The big mystery as investigators look into the deadly Hoboken train crash is how and why this terrible accident happened. Was it mechanical error or human error? And did the engineer, who by all accounts had a stellar record, simply fail to brake?

Also, as far as whether the crash could have been prevented, many are asking why New Jersey Transit trains don't have positive train control, which brakes on its own if the manual system does not.

The dust and asbestos from the crash debris have significantly slowed access to key evidence, according to one investigator, and one of the key event data recorders and forward-facing video cameras in the damaged train's front cab have yet to be retrieved.

That crucial evidence remains buried under tons of hazardous debris, and investigators can't get to it until OSHA determines it is safe do so. Experts say retrieving the second data recorder is central to the investigation.

"The event recorder, if in good condition, will show us the speed and the braking action," NTSB vice chair Bella Dinh-Zarr said.

While the data recorders will help determine whether any mechanical problems caused the crash, investigators will rely on interviews with the engineer and the two conductors to determine if human factors were involved. It's clear something distracted the 48-year-old engineer, whom sources say for some reason never slowed his train.

"I don't believe, unless I'm corrected, he applied the brakes," said James Sottile, formerly a train accident investigator.
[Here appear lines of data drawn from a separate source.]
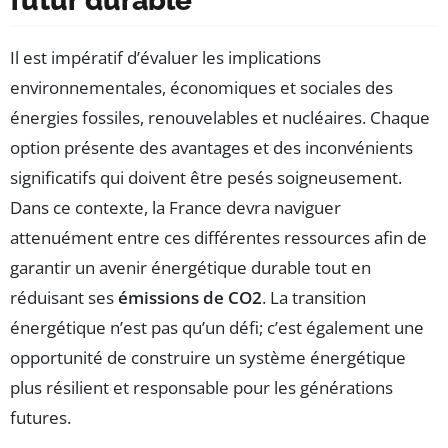
futur durable
Il est impératif d’évaluer les implications
environnementales, économiques et sociales des
énergies fossiles, renouvelables et nucléaires. Chaque
option présente des avantages et des inconvénients
significatifs qui doivent être pesés soigneusement.
Dans ce contexte, la France devra naviguer
attenuément entre ces différentes ressources afin de
garantir un avenir énergétique durable tout en
réduisant ses
émissions de CO2
. La transition
énergétique n’est pas qu’un défi; c’est également une
opportunité de construire un système énergétique
plus résilient et responsable pour les générations
futures.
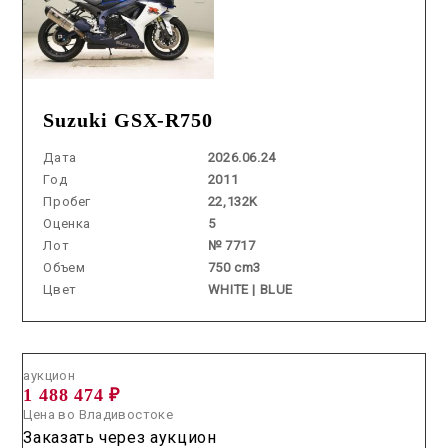
Suzuki GSX-R750
Дата
2026.06.24
Год
2011
Пробег
22,132K
Оценка
5
Лот
№ 7717
Объем
750 cm3
Цвет
WHITE | BLUE
Аукцион /
2026.07.03 / / №7440
аукцион
1 488 474 ₽
Цена во Владивостоке
Заказать через аукцион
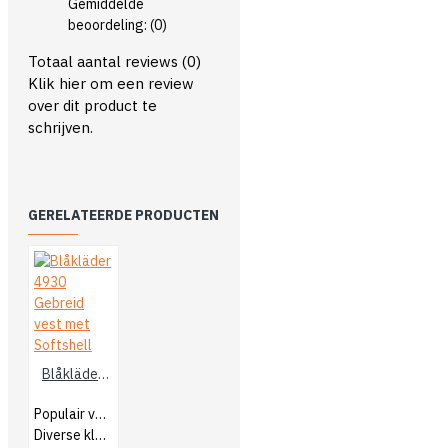
Gemiddelde
beoordeling:
(0)
Totaal aantal reviews (0)
Klik hier om een review
over dit product te
schrijven.
GERELATEERDE PRODUCTEN
Blåkläder 4930 Gebreid vest met Softshell
Populair vest
Diverse kleurcombinaties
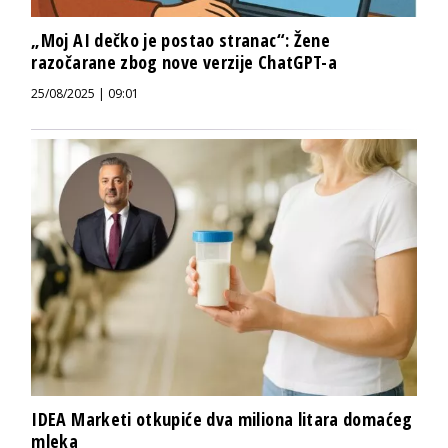
„Moj AI dečko je postao stranac“: Žene
razočarane zbog nove verzije ChatGPT-a
25/08/2025 | 09:01
IDEA Marketi otkupiće dva miliona litara domaćeg
mleka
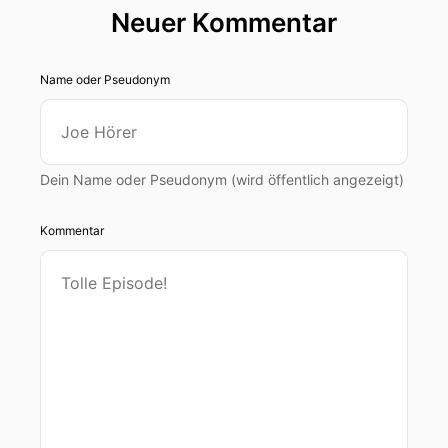
Neuer Kommentar
Name oder Pseudonym
Dein Name oder Pseudonym (wird öffentlich angezeigt)
Kommentar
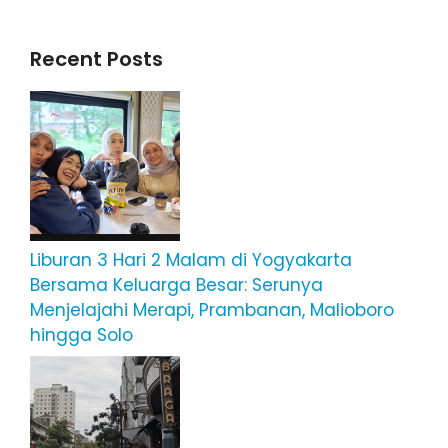
Recent Posts
Liburan 3 Hari 2 Malam di Yogyakarta
Bersama Keluarga Besar: Serunya
Menjelajahi Merapi, Prambanan, Malioboro
hingga Solo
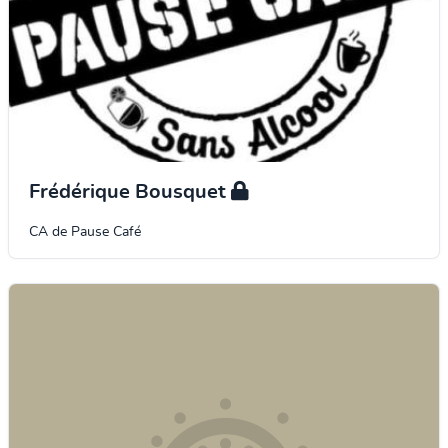
Frédérique Bousquet
CA de Pause Café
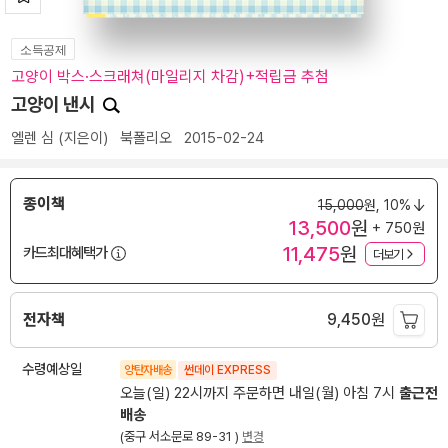
소득공제
고양이 박스·스크래쳐(마일리지 차감)+적립금 추첨
고양이 낸시
엘렌 심
(지은이)
북폴리오
2015-02-24
종이책
15,000
원,
10%
13,500
원
+ 750원
11,475
원
카드최대혜택가
더보기
전자책
9,450
원
수령예상일
양탄자배송
썬데이 EXPRESS
오늘(일) 22시까지 주문하면 내일(월) 아침 7시
출근전
배송
(중구 서소문로 89-31 )
변경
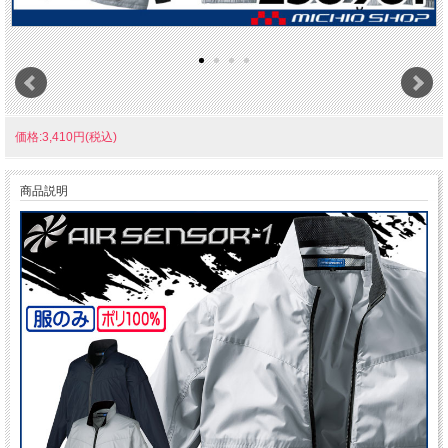
価格:3,410円(税込)
商品説明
A distracted engineer mistakenly accelerated his Amtrak train near Philadelphia in 2015, causing a derailment that killed eight people. In 2013, an engineer's sleep apnea is believed to have caused a Metro-North derailment that killed four people.

Rail accidents caused by human factors are why Congress mandated positive train control in all passenger trains by 2015, but that deadline has since been pushed back to 2018.

Data from the Federal Railroad Administration website shows NJ Transit has failed to equip a single locomotive or section of track with positive train control. Metro North and Long Island Railroad have made a similar lack of progress, making it unlikely passengers in the New York area will see the safety measure for many years.

"The technology is there," Senator Robert Menendez said. "It should be implemented, and NJ Transit is way behind of all in this regard."

One expert says positive train control does not work well in low speed-restricted areas such as the Hoboken Terminal, but the NTSB cited a lack of PTC in a 2011 PATH station accident as a contributing cause.
Sources say the engineer's cell phone has been retrieved, and the data from that will be downloaded to see if its use was a factor.